### [Requisitos]
**A)** Segundo o trecho sobre o prazo prescricional da restituição de tributos, a partir de quando se conta o prazo no controle concentrado, conforme o EREsp 423.994/MG?
**B)** Retome o trecho sobre o prazo prescricional da restituição de tributos, dando-lhe continuidade logo após a sua última frase.

### [Trecho fornecido]
--------

Antes de adentramos na celeuma jurídica trazida pelo artigo 3º da Lei Complementar nº 118/2005 [35], cumpre fazermos um retrospecto da jurisprudência do Superior Tribunal de Justiça no tocante ao prazo prescricional do direito de pleitear a restituição ou compensação dos tributos lançados por homologação.

Assim dispõe o art. 168, I do Código Tributário Nacional:

"[...]

Art. 168. O direito de pleitear a restituição extingue-se com o decurso do prazo de 5 (cinco) anos, contados:

I – nas hipóteses dos incisos I e II do art. 165, da data da extinção do crédito tributário".

Inicialmente, cumpre ressaltar que o Fisco tem até cinco anos para homologar o seu crédito (prazo decadencial) e mais cinco para exigi-lo, na ausência de homologação (prazo prescricional). Desse raciocínio, inaugurou-se a tese dos "cinco mais cinco" [36], que consistia em contar 10 anos a partir do fato gerador (os cinco primeiro anos prazo decadencial, e os cinco restantes, prazo prescricional). Vale dizer, cinco da ocorrência do fato gerador, acrescidos de mais cinco anos, contados a partis da homologação tácita.

Logo após, surge uma segunda corrente, posteriormente superada, entendendo que o prazo prescricional inicia-se a partir da declaração de inconstitucionalidade pelo Supremo Tribunal Federal. Essa corrente trouxe divergências no que tange o termo a quo para o inicio da contagem do prazo. Alguns entendiam que seria da data do julgamento, outros da data do trânsito em julgado e, ainda, os que sustentavam que seria do ajuizamento da ação. Ressalta-se que, para os adeptos dessa corrente, não importa se a declaração de inconstitucionalidade ocorreu em controle difuso ou concentrado [37].

No REsp 329.444/DF, a Primeira Seção deliberou que o termo a quo inicia-se da data do trânsito em julgado no qual o Supremo Tribunal Federal declarou inconstitucionalidade da lei pela primeira vez. No julgamento do EREsp 423.994/MG, a mencionada seção redesenhou seu posicionamento para concluir que, quando se tratar de controle difuso, inicia-se a contagem da data da Resolução do Senado e, quando se tratar de controle concentrado, a partir do trânsito em julgado da ADIn.

--------

### [Informações fornecidas]
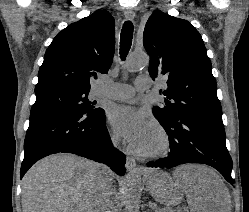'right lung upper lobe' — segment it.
Here are the masks:
<instances>
[{
  "mask_svg": "<svg viewBox=\"0 0 249 212\" xmlns=\"http://www.w3.org/2000/svg\"><path fill=\"white\" fill-rule=\"evenodd\" d=\"M115 51V24L109 12L97 10L70 24L47 48L35 94L89 92L90 77L107 73Z\"/></svg>",
  "mask_w": 249,
  "mask_h": 212,
  "instance_id": "1",
  "label": "right lung upper lobe"
}]
</instances>
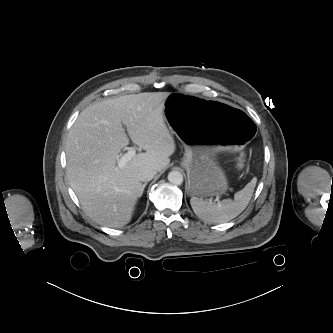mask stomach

--------

### [Respostas esperadas]
**A)** A partir do trânsito em julgado da ADIn.

**B)**
Finalmente, no julgamento do EREsp 436.835/SC, firmou-se definitivamente a tese dos "cinco mais cinco". Assim, não havendo prazo fixado em lei para homologação, ela será de até 5 (cinco) anos, a contar da ocorrência do fato gerador (art. 150, §4º, do CTN). Portanto, e extinção do crédito tributário ocorrerá com a homologação e não com o pagamento antecipado, quando então deverá fluir o prazo prescricional de 5 (cinco) anos previsto no art. 168, inciso I, do CTN.

Nesse sentido, temos a brilhante decisão proferida pela ilustre Ministra Eliana Calmon no processo Agravo de Instrumento n° 827.346/SP [38] de sua relatoria. Destacamos:

[...] no julgamento do EREsp 436.835/SC, consagrou-se definitivamente a tese dos "cinco mais cinco", diante das perplexidades causadas pela adoção de outras teses. Portanto, considerando-se que o tributo em tela está sujeito ao chamado "autolançamento", o Fisco pode homologá-la expressa ou tacitamente. Não havendo prazo fixado em lei para a homologação, ela será de até 5 (cinco) anos, a contra da ocorrência do fato gerador (art. 150, § 4º, do CTN). A extinção do crédito tributário ocorrerá com a homologação e não com o pagamento antecipado, quando então deverá fluir o prazo prescricional de 5 (cinco) anos previsto no art. 168, inciso I, do CTN.


5. A LEI COMPLEMENTAR Nº 118/2005: A PRETENDIDA INTERPRETAÇÃO RETROATIVA ACERCA DO DISPOSTO NO ART. 168, INCISO I, DO CÓDIGO TRIBUTÁRIO NACIONAL.

A lei Complementar nº 118, publicada no Diário Oficial da União de 9 de fevereiro de 2005, alterou alguns dispositivos do Código Tributário Nacional. Cumpre ressaltar que os dispositivos tratados por essa Lei Complementar praticamente em sua totalidade referem-se a temas relacionados àqueles regulados pela nova "Lei de Falências" [39], tendo ambos os projetos tramitado conjuntamente no Congresso Nacional.

Saltam aos olhos o fato de o art. 3º da Lei Complementar ter disciplinado matéria que não guarda qualquer relação com a Lei nº 11.101/2005, encontrando-se assim disposto:

"Art. 3º. Para efeito de interpretação do inciso I do art. 168 da Lei nº 5.712, de 25 de outubro de 1966 – Código Tributário Nacional, a extinção do crédito tributário ocorre, no caso de tributo sujeito a lançamento por homologação, no momento do pagamento antecipado de que trata o § 1º do art. 150 da referida Lei."

Por sua vez, o 4º da mencionada Lei Complementar determina que a mesma entre em vigor cento e vinte dias após sua publicação, observando, quanto ao art. 3º, o disposto no art. 106, inciso I, do Código Tributário Nacional.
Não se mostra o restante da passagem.